Kurz nach Beginn der Corona-Krise startete Facebook sein neues Projekt für den Messenger. Die Software „Rooms“ ist ein Tool für Videokonferenzen. Mit einem Live-Broadcast schafft Facebook nun weitere Features, um Unternehmen in der Krise zu unterstützen. Wir stellen dir die neuen Funktionen nachfolgend im Detail vor.
Facebook Rooms
Am 24.04.2020 gab Facebook den Release von Rooms bekannt. Um die Menschen in der Corona-Krise besser zu vernetzen, integrierte die Plattform „Rooms“ in den Messenger.
Direkt vom Messenger aus erstellst du einen entsprechenden Raum. Anschliessend lädst du nach Belieben weitere Teilnehmer ein. Das Tool ermöglicht bis zu fünfzig Personen gleichzeitig. Eine zeitliche Begrenzung für die Video-Anrufe gibt es nicht.
Du musst Personen auch nicht aktiv einladen. Keine kalendarische Planung, keine zusätzlichen Anrufe — optional teilst du den Room einfach über den Facebook News Feed, in einer Gruppe oder als eigenes Event.
An einem Room teilnehmen kannst du auch ohne Facebook-Account. Erforderlich ist nur ein Gerät mit Internetverbindung — Desktop oder Smartphone.
Facebook schützt die Privatsphäre
Gleichzeitig mit dem Release kommunizierte Facebook eine Reihe von Sicherheitseinstellungen zur Privatsphäre. Der Host kann seinen Room mehreren Einschränkungen unterlegen.
- Nach Start der Videokonferenz lässt sich der Room schliessen und wieder öffnen.
- Der Host kann unerwünschte Teilnehmer ausschliessen. Danach schliesst sich der Raum automatisch für neue Teilnehmer — nur der Admin kann ihn wieder öffnen.

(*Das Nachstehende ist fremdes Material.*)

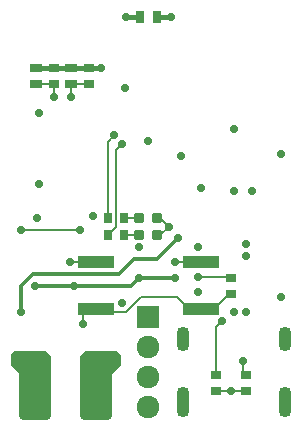
<source format=gbl>
G04*
G04 #@! TF.GenerationSoftware,Altium Limited,Altium Designer,23.3.1 (30)*
G04*
G04 Layer_Physical_Order=4*
G04 Layer_Color=16711680*
%FSLAX43Y43*%
%MOMM*%
G71*
G04*
G04 #@! TF.SameCoordinates,291B95C8-E4AE-492A-8979-900EF43719B7*
G04*
G04*
G04 #@! TF.FilePolarity,Positive*
G04*
G01*
G75*
%ADD14C,0.200*%
G04:AMPARAMS|DCode=19|XSize=0.7mm|YSize=0.9mm|CornerRadius=0.07mm|HoleSize=0mm|Usage=FLASHONLY|Rotation=180.000|XOffset=0mm|YOffset=0mm|HoleType=Round|Shape=RoundedRectangle|*
%AMROUNDEDRECTD19*
21,1,0.700,0.760,0,0,180.0*
21,1,0.560,0.900,0,0,180.0*
1,1,0.140,-0.280,0.380*
1,1,0.140,0.280,0.380*
1,1,0.140,0.280,-0.380*
1,1,0.140,-0.280,-0.380*
%
%ADD19ROUNDEDRECTD19*%
G04:AMPARAMS|DCode=20|XSize=0.7mm|YSize=0.9mm|CornerRadius=0.07mm|HoleSize=0mm|Usage=FLASHONLY|Rotation=270.000|XOffset=0mm|YOffset=0mm|HoleType=Round|Shape=RoundedRectangle|*
%AMROUNDEDRECTD20*
21,1,0.700,0.760,0,0,270.0*
21,1,0.560,0.900,0,0,270.0*
1,1,0.140,-0.380,-0.280*
1,1,0.140,-0.380,0.280*
1,1,0.140,0.380,0.280*
1,1,0.140,0.380,-0.280*
%
%ADD20ROUNDEDRECTD20*%
G04:AMPARAMS|DCode=22|XSize=2.665mm|YSize=4.19mm|CornerRadius=0.267mm|HoleSize=0mm|Usage=FLASHONLY|Rotation=180.000|XOffset=0mm|YOffset=0mm|HoleType=Round|Shape=RoundedRectangle|*
%AMROUNDEDRECTD22*
21,1,2.665,3.657,0,0,180.0*
21,1,2.132,4.190,0,0,180.0*
1,1,0.533,-1.066,1.829*
1,1,0.533,1.066,1.829*
1,1,0.533,1.066,-1.829*
1,1,0.533,-1.066,-1.829*
%
%ADD22ROUNDEDRECTD22*%
G04:AMPARAMS|DCode=23|XSize=0.75mm|YSize=0.96mm|CornerRadius=0.075mm|HoleSize=0mm|Usage=FLASHONLY|Rotation=0.000|XOffset=0mm|YOffset=0mm|HoleType=Round|Shape=RoundedRectangle|*
%AMROUNDEDRECTD23*
21,1,0.750,0.810,0,0,0.0*
21,1,0.600,0.960,0,0,0.0*
1,1,0.150,0.300,-0.405*
1,1,0.150,-0.300,-0.405*
1,1,0.150,-0.300,0.405*
1,1,0.150,0.300,0.405*
%
%ADD23ROUNDEDRECTD23*%
G04:AMPARAMS|DCode=32|XSize=0.75mm|YSize=0.96mm|CornerRadius=0.075mm|HoleSize=0mm|Usage=FLASHONLY|Rotation=270.000|XOffset=0mm|YOffset=0mm|HoleType=Round|Shape=RoundedRectangle|*
%AMROUNDEDRECTD32*
21,1,0.750,0.810,0,0,270.0*
21,1,0.600,0.960,0,0,270.0*
1,1,0.150,-0.405,-0.300*
1,1,0.150,-0.405,0.300*
1,1,0.150,0.405,0.300*
1,1,0.150,0.405,-0.300*
%
%ADD32ROUNDEDRECTD32*%
%ADD58C,0.300*%
%ADD59C,0.400*%
%ADD60C,1.925*%
G04:AMPARAMS|DCode=61|XSize=1.925mm|YSize=1.925mm|CornerRadius=0.193mm|HoleSize=0mm|Usage=FLASHONLY|Rotation=270.000|XOffset=0mm|YOffset=0mm|HoleType=Round|Shape=RoundedRectangle|*
%AMROUNDEDRECTD61*
21,1,1.925,1.540,0,0,270.0*
21,1,1.540,1.925,0,0,270.0*
1,1,0.385,-0.770,-0.770*
1,1,0.385,-0.770,0.770*
1,1,0.385,0.770,0.770*
1,1,0.385,0.770,-0.770*
%
%ADD61ROUNDEDRECTD61*%
%ADD62O,1.100X2.100*%
%ADD63O,1.100X2.600*%
%ADD64C,0.700*%
G04:AMPARAMS|DCode=65|XSize=0.8mm|YSize=0.8mm|CornerRadius=0.08mm|HoleSize=0mm|Usage=FLASHONLY|Rotation=0.000|XOffset=0mm|YOffset=0mm|HoleType=Round|Shape=RoundedRectangle|*
%AMROUNDEDRECTD65*
21,1,0.800,0.640,0,0,0.0*
21,1,0.640,0.800,0,0,0.0*
1,1,0.160,0.320,-0.320*
1,1,0.160,-0.320,-0.320*
1,1,0.160,-0.320,0.320*
1,1,0.160,0.320,0.320*
%
%ADD65ROUNDEDRECTD65*%
G04:AMPARAMS|DCode=66|XSize=1mm|YSize=3.1mm|CornerRadius=0.1mm|HoleSize=0mm|Usage=FLASHONLY|Rotation=90.000|XOffset=0mm|YOffset=0mm|HoleType=Round|Shape=RoundedRectangle|*
%AMROUNDEDRECTD66*
21,1,1.000,2.900,0,0,90.0*
21,1,0.800,3.100,0,0,90.0*
1,1,0.200,1.450,0.400*
1,1,0.200,1.450,-0.400*
1,1,0.200,-1.450,-0.400*
1,1,0.200,-1.450,0.400*
%
%ADD66ROUNDEDRECTD66*%
%ADD67R,3.100X1.000*%
G36*
X4250Y6050D02*
Y3950D01*
X2150D01*
X850Y5250D01*
Y6150D01*
X1150Y6450D01*
X3850D01*
X4250Y6050D01*
D02*
G37*
G36*
X10150Y6150D02*
Y5250D01*
X8850Y3950D01*
X6750D01*
Y6050D01*
X7150Y6450D01*
X9850D01*
X10150Y6150D01*
D02*
G37*
D14*
X19500Y3065D02*
X20750D01*
X18250D02*
X19500D01*
X7000Y10000D02*
X8050D01*
X7000Y8750D02*
Y10000D01*
X1750Y16750D02*
X6750D01*
X15930Y10000D02*
X16950D01*
X14930Y11000D02*
X15930Y10000D01*
X11845Y11000D02*
X14930D01*
X8050Y10000D02*
X8300Y9750D01*
X10595D01*
X11845Y11000D01*
X16950Y10000D02*
X18037D01*
X19352Y11315D02*
X19500D01*
X18037Y10000D02*
X19352Y11315D01*
X16750Y12750D02*
X19435D01*
X19500Y12685D01*
X5850Y14000D02*
X8050D01*
X14750D02*
X16950D01*
X13250Y16250D02*
X13500D01*
X14250Y17000D01*
X13250Y17750D02*
X13500D01*
X14250Y17000D01*
X11750Y16250D02*
X11750Y16250D01*
X10435Y16250D02*
X11750D01*
Y17750D02*
X11750Y17750D01*
X10435Y17750D02*
X11750D01*
X3000Y29050D02*
X3015Y29065D01*
X4500D01*
X4500Y29065D01*
Y28000D02*
Y29065D01*
X6000Y28000D02*
Y29050D01*
X6015Y29065D01*
X7500D01*
X18250Y4435D02*
Y8500D01*
X18750Y9000D01*
X20500Y4685D02*
X20750Y4435D01*
X20500Y4685D02*
Y5600D01*
X9742Y23467D02*
X10275Y24000D01*
X9742Y16927D02*
Y23467D01*
X9065Y16250D02*
X9742Y16927D01*
X9065Y24190D02*
X9625Y24750D01*
X9065Y17750D02*
Y24190D01*
D19*
X10435Y16250D02*
D03*
X9065Y16250D02*
D03*
X10435Y17750D02*
D03*
X9065D02*
D03*
D20*
X4500Y29065D02*
D03*
Y30435D02*
D03*
X7500Y29065D02*
D03*
Y30435D02*
D03*
X19500Y11315D02*
D03*
Y12685D02*
D03*
X18250Y3065D02*
D03*
Y4435D02*
D03*
X20750Y3065D02*
D03*
Y4435D02*
D03*
D22*
X2900Y2750D02*
D03*
X8100D02*
D03*
D23*
X11800Y34750D02*
D03*
X13200D02*
D03*
D32*
X3000Y29050D02*
D03*
Y30450D02*
D03*
X6000Y29050D02*
D03*
Y30450D02*
D03*
D58*
X11685Y12685D02*
X14750D01*
X1750Y12000D02*
X2750Y13000D01*
X1750Y9750D02*
Y12000D01*
X2750Y13000D02*
X10000D01*
X11250Y14250D01*
X13250D01*
X15000Y16000D01*
X6200Y11950D02*
X6743D01*
X11000Y12000D02*
X11685Y12685D01*
X6793Y12000D02*
X11000D01*
X6743Y11950D02*
X6793Y12000D01*
X2900Y11950D02*
X6200D01*
D59*
X10595Y34750D02*
X11800D01*
X13200D02*
X14405D01*
X7500Y30435D02*
X8485D01*
X3000Y30450D02*
X4485D01*
X4515D02*
X6000D01*
X7485D01*
D60*
X12500Y1690D02*
D03*
Y4230D02*
D03*
Y6770D02*
D03*
D61*
Y9310D02*
D03*
D62*
X24070Y7500D02*
D03*
X15430D02*
D03*
D63*
X24070Y2140D02*
D03*
X15430D02*
D03*
D64*
X19500Y3065D02*
D03*
X7000Y8750D02*
D03*
X6750Y16750D02*
D03*
X14750Y12685D02*
D03*
X1750Y9750D02*
D03*
X2900Y11950D02*
D03*
X11685Y12685D02*
D03*
Y15250D02*
D03*
X5850Y14000D02*
D03*
X14750D02*
D03*
X14250Y17000D02*
D03*
X14405Y34750D02*
D03*
X10595D02*
D03*
X8500Y30450D02*
D03*
X6000Y28000D02*
D03*
X4500D02*
D03*
X10500Y28750D02*
D03*
X21250Y20000D02*
D03*
X19750D02*
D03*
X23750Y23185D02*
D03*
X20500Y5600D02*
D03*
X18750Y9000D02*
D03*
X15000Y16000D02*
D03*
X15250Y22990D02*
D03*
X12500Y24250D02*
D03*
X10275Y24000D02*
D03*
X9625Y24750D02*
D03*
X10250Y10500D02*
D03*
X7815Y17940D02*
D03*
X3250Y26640D02*
D03*
X3250Y20625D02*
D03*
X16750Y11500D02*
D03*
Y12750D02*
D03*
Y15250D02*
D03*
X17000Y20250D02*
D03*
X19750Y9750D02*
D03*
X20750D02*
D03*
X6200Y11950D02*
D03*
X3100Y17750D02*
D03*
X1750Y16750D02*
D03*
X23750Y11000D02*
D03*
X20750Y14500D02*
D03*
Y15500D02*
D03*
X19750Y25250D02*
D03*
X7400Y5750D02*
D03*
X8500D02*
D03*
X9600D02*
D03*
X1400D02*
D03*
X2500D02*
D03*
X3600D02*
D03*
D65*
X13250Y16250D02*
D03*
X11750D02*
D03*
Y17750D02*
D03*
X13250Y17750D02*
D03*
D66*
X8050Y14000D02*
D03*
X16950Y10000D02*
D03*
X8050D02*
D03*
D67*
X16950Y14000D02*
D03*
M02*

</source>
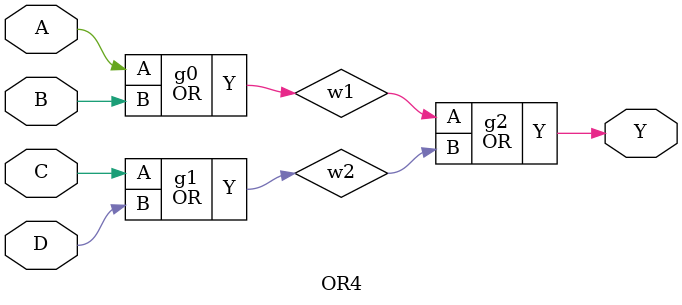
<source format=v>
`ifndef GATES
`define GATES
`timescale 1ns/1ps

module NOT(output Y, input A);
	not #1 g0(Y, A);
endmodule

module NAND(output Y, input A, B);
	nand #2 g0(Y, A, B);
endmodule

module AND(output Y, input A, B);
	and #3 g0(Y, A, B);
endmodule

module NOR(output Y, input A, B);
	nor #2 g0(Y, A, B);
endmodule

module OR(output Y, input A, B);
	or #3 g0(Y, A, B);
endmodule

module XOR(output Y, input A, B);
	xor #5 g0(Y, A, B);
endmodule

module AND4(output Y, input A, B, C, D);
	wire w1, w2;
	AND g0(w1, A, B);
	AND g1(w2, C, D);
	AND g2(Y, w1, w2);
endmodule

module OR4(output Y, input A, B, C, D);
	wire w1, w2;
	OR g0(w1, A, B);
	OR g1(w2, C, D);
	OR g2(Y, w1, w2);
endmodule

`endif
</source>
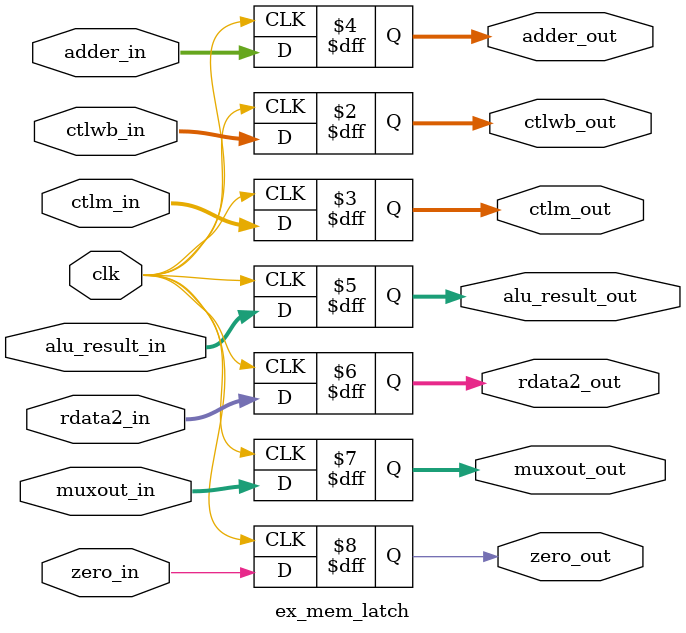
<source format=v>
`timescale 1ns / 1ps

module ex_mem_latch(
    input clk,
    input [1:0] ctlwb_in, 
    input [2:0] ctlm_in,
    input [31:0] adder_in, 
    input [31:0] alu_result_in, 
    input [31:0] rdata2_in,
    input [4:0] muxout_in,
    input       zero_in,

    output reg [1:0] ctlwb_out, 
    output reg [2:0] ctlm_out,
    output reg [31:0] adder_out, 
    output reg [31:0] alu_result_out, 
    output reg [31:0] rdata2_out,
    output reg [4:0] muxout_out,
    output reg       zero_out
);

    always @(posedge clk) begin
        ctlwb_out      <= ctlwb_in;
        ctlm_out       <= ctlm_in;
        adder_out      <= adder_in;
        alu_result_out <= alu_result_in;
        rdata2_out     <= rdata2_in;
        muxout_out     <= muxout_in;
        zero_out       <= zero_in;  // Forward the ALU zero flag to the next stage
    end
    
endmodule

</source>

- Kein Zwang: Du verlässt eine Facebook-Rooms-Konferenz jederzeit nach Belieben.
- Facebook setzt eigene Standards: Teilnehmer, die gegen die Facebook-Gemeinschaftsstandards verstossen, können gemeldet werden.
- Einzelne Personen lassen sich dauerhaft aus dem Room ausschliessen oder blockieren.
Live-Stream via Facebook Rooms
Neu ist die Integration von Rooms in Facebook Live. Hosting und Teilnahme laufen wie gewohnt. Nach Start der Videokonferenz wählt der Host die Option, die Konferenz live zu übertragen. Die Zuschauer verfolgen den Stream in Echtzeit.
Die bekannten Facebook-Funktionen bleiben auch im Live-Stream erhalten: Kommentare, Reaktionen per Emoji und das Teilen von Inhalten.
Facebook revidiert frühere Entscheidung
Nicht alle dieser Features sind brandneu. Die Funktion, Gäste aktiv in Live-Streams einzuladen, war seit Ende 2019 abgestellt. Zuckerberg begründete das damals mit mangelnder Nutzung.
Auslöser für die jetzt gegenteilige Entscheidung ist die Krise: Kleine und mittelständische Unternehmen — genau wie Werbetreibende — haben seit Jahresbeginn Mühe, ihre Kunden zu erreichen. Einladungen via Live-Stream bringen praktischerweise auch die Möglichkeit mit, „Eintrittsgelder“ zu verlangen.
Vielleicht bieten dir die neuen Features eine willkommene Alternative, verlorene Reichweite zurückzugewinnen — oder weiter zu steigern. Eine Studie zeigt: Video-Content erzeugt im Schnitt mehr Aufmerksamkeit als statische Formate. Nutz das.